### Provided text
=== Begin Enclosure ===

Sen. Lisa Boscola (D) will continue to represent the 18th district in the Pennsylvania State Senate following her victory over her Republican challenger, John Merhottein, in Tuesday’s election. The 18th district includes much of Northampton County, including Hellertown borough and Lower Saucon Township. (FILE PHOTO)

According to unofficial Northampton County election results, Boscola received 55,329 votes to Merhottein’s 40,327, which roughly equates to a 58 to 42 percent split.

Boscola was previously critical of the redistricting plan that took effect earlier this year.

The 18th Senate District is now comprised of a large swath of eastern Northampton County, including Hellertown borough, Lower Saucon Township, the City of Bethlehem, the City of Easton, Nazareth borough, the Slate Belt and areas in between.

The only portion of the district that still extends into Lehigh County includes West Bethlehem. Prior to redistricting, Lehigh County municipalities such as Fountain Hill, Salisbury Township, Emmaus, Catasauqua and Whitehall Township were part of it.

Under the redrawn map, those municipalities became part of a new 14th State Senate District in which Democrat Nick Miller led Republican Dean Browning by approximately 10,000 votes in Lehigh County but trailed him by more than 4,000 votes in the portion of the district located in Northampton County, according to unofficial county and state election returns announced Wednesday.

The combined unofficial vote total as of Wednesday afternoon had Miller with 45,944 votes (approximately 53 percent of the total) and Browning with 40,202 votes (about 47 percent). Both county totals were with 100 percent of precincts having reported their tallies.

Both Lehigh and Northampton counties reported a voter turnout rate of about 58 percent in the election.

Another local race that was still being watched was for state representative in the 131st legislative district, where Democrat Kevin Branco was challenging incumbent Republican state Rep. Milou Mackenzie in what amounted to a rematch of the 2020 race.

=== End Enclosure ===

### Assignment 1
Copy the part of the election article between "Another local race" and "the 2020 race.", inclusive, word for word.
### Assignment 2
Continue the article on the Pennsylvania State Senate election results from the point where it stops.

### Data shown
=== Begin Enclosure ===

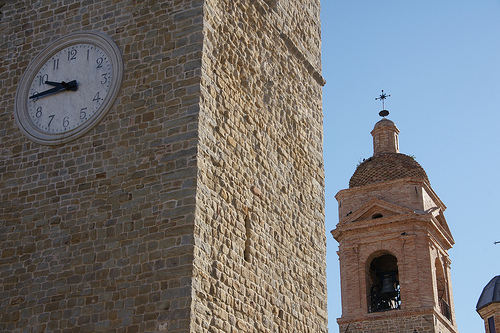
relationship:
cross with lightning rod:
[365, 81, 401, 119] [372, 92, 392, 103]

=== End Enclosure ===

### Output 1
Another local race that was still being watched was for state representative in the 131st legislative district, where Democrat Kevin Branco was challenging incumbent Republican state Rep. Milou Mackenzie in what amounted to a rematch of the 2020 race.

### Output 2
Both candidates vyed for the same seat two years ago, when the district had slightly different boundaries.

The redrawn 131st district still includes the majority of Lower Saucon Township in Northampton County, along with much of southern Lehigh County and parts of upper Montgomery County.

According to unofficial election results from all three counties, Mackenzie led Branco by approximately 3,300 votes and 10 percentage points as of Wednesday afternoon.

In some of the races in which a winner hadn’t yet been declared, mail-in votes were still being counted Wednesday, with that process expected to take up to a day to complete.

In the Lehigh Valley’s closely-watched U.S. Congressional race between incumbent Democratic candidate Susan Wild and her Republican challenger Lisa Scheller, Wild claimed a narrow victory Wednesday with 147,852 votes to Scheller’s 141,349 votes, according to unofficial results provided by county and state officials.

The recently-redrawn 7th Congressional District includes Northampton, Lehigh and Carbon counties. Previously it included Northampton and Lehigh counties along with part of Monroe County.

In the race for the U.S. Senate seat being vacated by Republican Pat Toomey, Democrat John Fetterman was declared the winner over Republican Mehmet Oz Wednesday.

According to unofficial returns posted by the Pennsylvania Department of State, Fetterman received just shy of 2.6 million votes, while Oz received just over 2.4 million.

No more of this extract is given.